I’ve become painfully aware that sometimes the same set of actions leads to different results. Rogers, in Diffusion of Innovations, spoke of how we can understand the innovation but not understand the impact of it. There are discontinuities that happen which radically change behavior. (Demand speaks to a few of these discontinuities.) The Palm Pilot didn’t dramatically change the way that people managed their lives. Personal Digital Assistants made an impact, but not a real one. By the time we get to the iPhone, we’ve suddenly got the programs, network, and portability together in a way that has all but eliminated the paper-based planners that used to be carried.

Back in 2002, I wrote Mobilize Yourself!: The Microsoft Guide to Mobile Technology. I thought that the explosion of smart phones was right on the cusp. The devices were getting smaller. The batteries were lasting longer. The storage was growing exponentially. However, I missed it. It would be another five to six years before Apple would introduce the iPhone, and in doing so would galvanize a market into action. While all the conditions were right in 2002 for the mobile market to explode, the spark didn’t come until the iPhone. I would have bet on the Microsoft Pocket PC set of devices (as the title and publisher hint at). However, while this was the probable outcome, it wasn’t the actual outcome.

Outside Our Control

It’s uncomfortable. Our egos want to believe that we are in control. (See Change or Die for more on the ego and its defenses.) We want to believe that our rational rider holds the reigns of the only elephant that matters. If we just buckle down and do the work, if we create the right strategy and implement it, then the world be damned, we’ll be successful. However, the more I read (like The Black Swan), the more convinced I become that there’s more than a small amount of business success that comes from external factors. I agree with Pasteur that “luck favors the prepared,” while simultaneously believing that chance – or luck – is far more important a factor in business than anyone wants to admit.

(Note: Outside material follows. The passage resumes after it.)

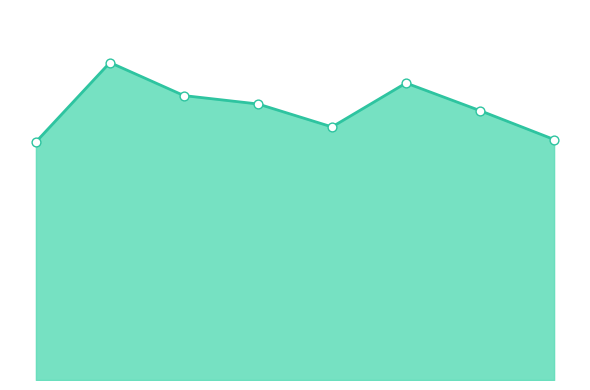

Is this an area chart (filled region under the line)?

Yes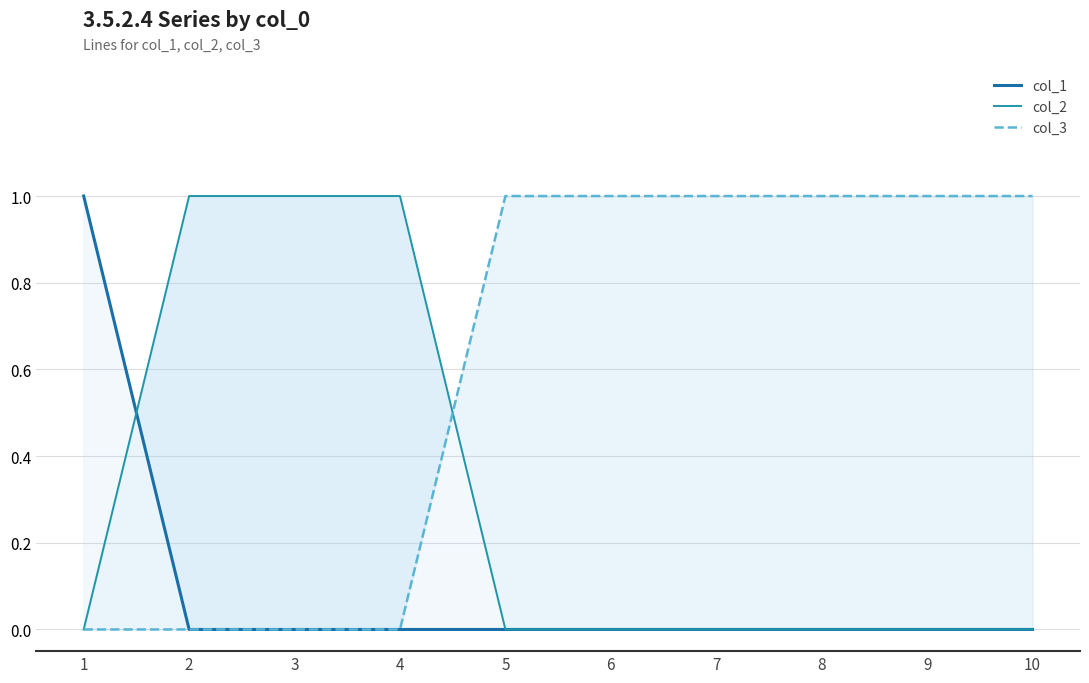

At which label does col_3 reach its peak?

5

One can attribute the great strategies of Google and Facebook or Cisco and HP to great foresight on the part of the founders. However, when you look deeply into the stories, you find that they were exceedingly lucky in finding the right spot at the right time with the right resources. They didn’t have sophisticated methodology to find the right answers. They just happened upon them.

It’s great to have a recipe that we can follow to get the same results every time. However, the reality of business (and life) is that the circumstances and raw materials change every time. There is so much complexity that there’s no one recipe that will always work. Creating a business that works is a wicked problem. (See Dialogue Mapping for more on wicked problems.) There’s no one path. There’s no set of steps that you can follow.

If you’re willing to be uncomfortable and if you’re willing to put aside certainty, then you may be ready to read The Halo Effect.